La posture parfaite : que cherche-t-on à contenir dans l’immobilité ?

Dans certaines pratiques méditatives ou de yoga, l’attention portée à la posture devient centrale. Dos droit, mâchoire relâchée, immobilité absolue. L’idée est de trouver une forme d’alignement corporel propice au calme intérieur. Mais cette exigence de perfection physique n’est pas toujours neutre. Elle peut traduire un besoin inconscient de contenir, de tenir, de ne pas laisser sortir ce qui, à l’intérieur, menace de déborder. La posture cesse alors d’être un appui pour devenir une armure. Ce que le corps fige, c’est souvent ce que le psychisme ne peut encore accueillir.
L’immobilité comme rempart contre la défaillance
Tenir la posture, c’est aussi tenir symboliquement. Le corps devient un bastion contre l’effondrement, la confusion ou le débordement émotionnel. Chaque vertèbre maintenue, chaque tension camouflée, raconte un effort de solidité. Pour certains, se tenir droit, immobile, devient une manière de ne pas vaciller psychiquement. C’est une forme de dignité, mais aussi de défense. La posture « parfaite » rassure : elle crée un cadre, elle évite le flou, elle interdit les débordements. Elle incarne un ordre face à ce qui, en soi, reste chaotique.
Exemple concret : le corps qui tient à la place de l’intérieur
Mathilde, 40 ans, est professeur de yoga. Elle valorise la justesse du geste, la rigueur du souffle, la maîtrise de l’alignement. Mais en séance de thérapie, elle évoque sa difficulté à « se laisser aller », même seule. Son immobilité n’est pas un relâchement, c’est une manière de tenir debout intérieurement. Elle a appris à maîtriser son corps pour ne pas ressentir certains souvenirs envahissants. La posture parfaite est devenue son échafaudage : elle tient son équilibre, mais l’empêche aussi d’écouter ce qui, en elle, veut bouger.
La maîtrise du corps contre l’émotion
Ce besoin de précision, de contrôle, de tenue parfaite, n’est pas seulement corporel. Il vient souvent au secours d’un moi fragile, d’une peur de la perte de cohésion psychique. Le relâchement est vécu comme un risque. Le moindre mouvement incontrôlé serait une brèche, un appel d’air pour des affects trop puissants. Alors on se raidit, on s’immobilise, on transforme la présence en performance. La posture devient un masque de sérénité, une immobilité de façade qui empêche le vivant d’advenir.
Réconcilier présence et souplesse
Il ne s’agit pas de renoncer à l’attention portée au corps, mais de la délester de sa charge défensive.
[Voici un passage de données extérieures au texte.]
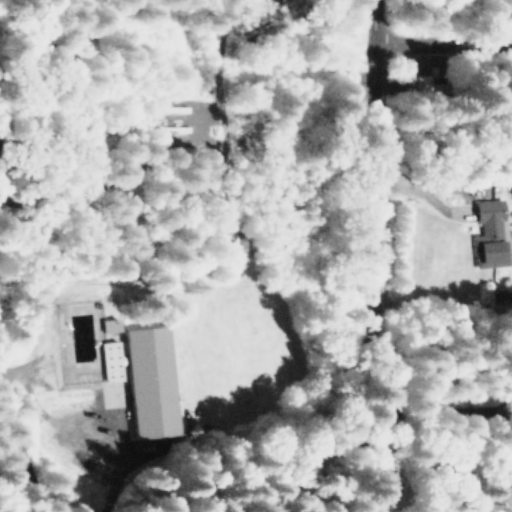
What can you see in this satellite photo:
road: (442, 43)
building: (435, 87)
building: (487, 229)
building: (491, 234)
road: (374, 255)
building: (111, 325)
building: (79, 326)
building: (145, 379)
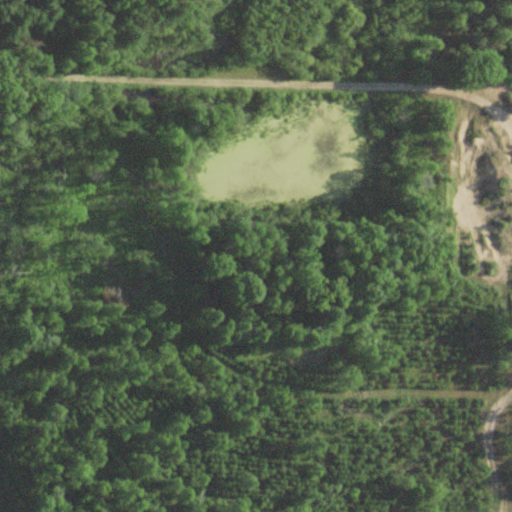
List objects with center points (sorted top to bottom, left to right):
road: (50, 77)
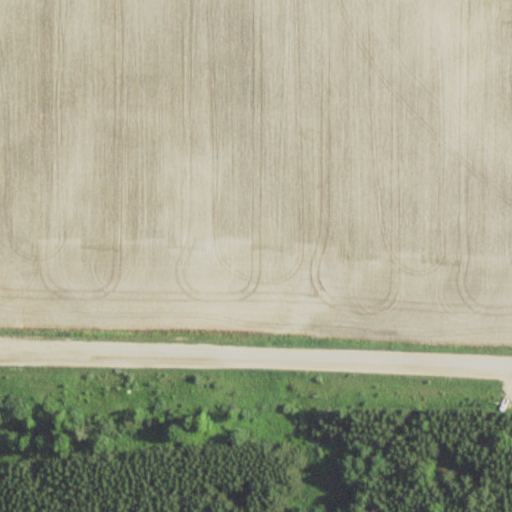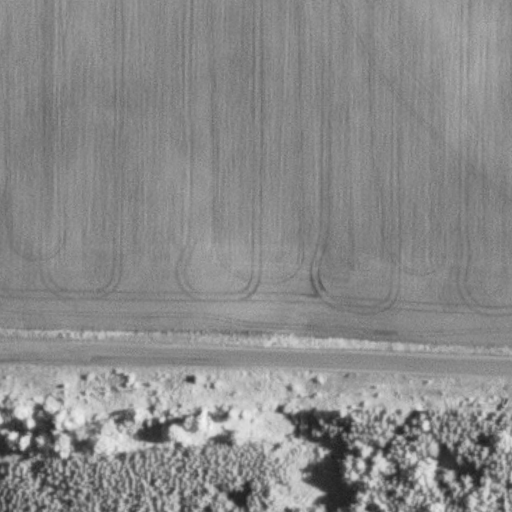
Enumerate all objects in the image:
road: (256, 358)
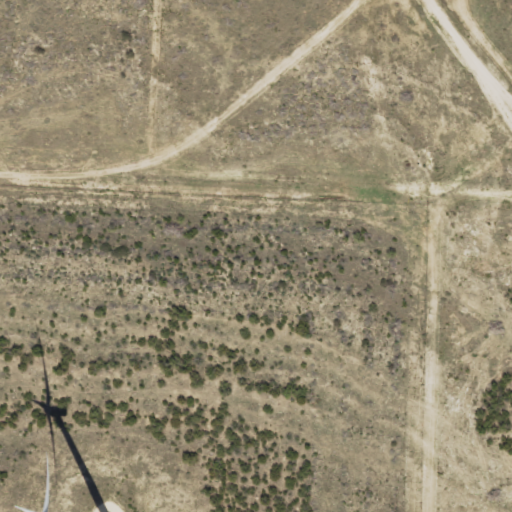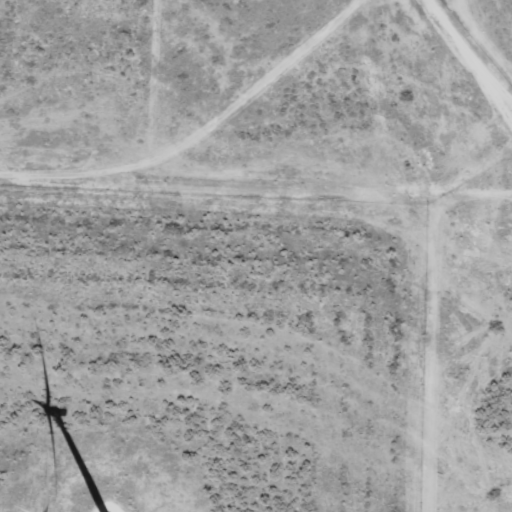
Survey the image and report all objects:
road: (470, 59)
road: (245, 84)
road: (255, 200)
wind turbine: (117, 512)
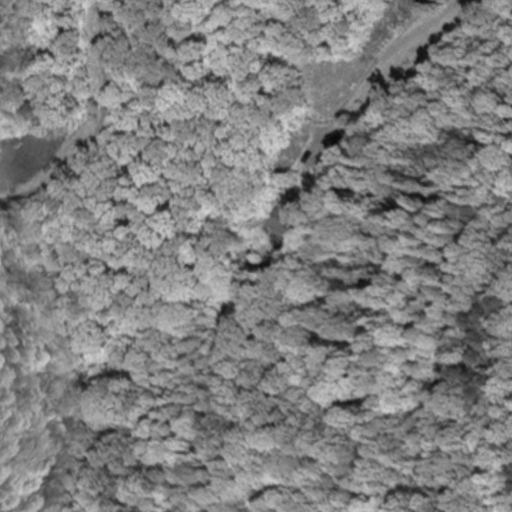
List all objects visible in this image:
road: (373, 39)
building: (280, 232)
Mathilde, en acceptant de bouger légèrement en méditation, de respirer plus librement, commence à sentir une autre forme de présence. Moins contrôlée, plus vivante. Elle découvre que ce qu’elle croyait devoir contenir ne la détruit pas. Que l’immobilité parfaite n’est pas la seule voie vers le calme. En assouplissant sa posture, elle autorise aussi un peu plus de mouvement intérieur. Et dans ce frémissement, quelque chose se relie enfin.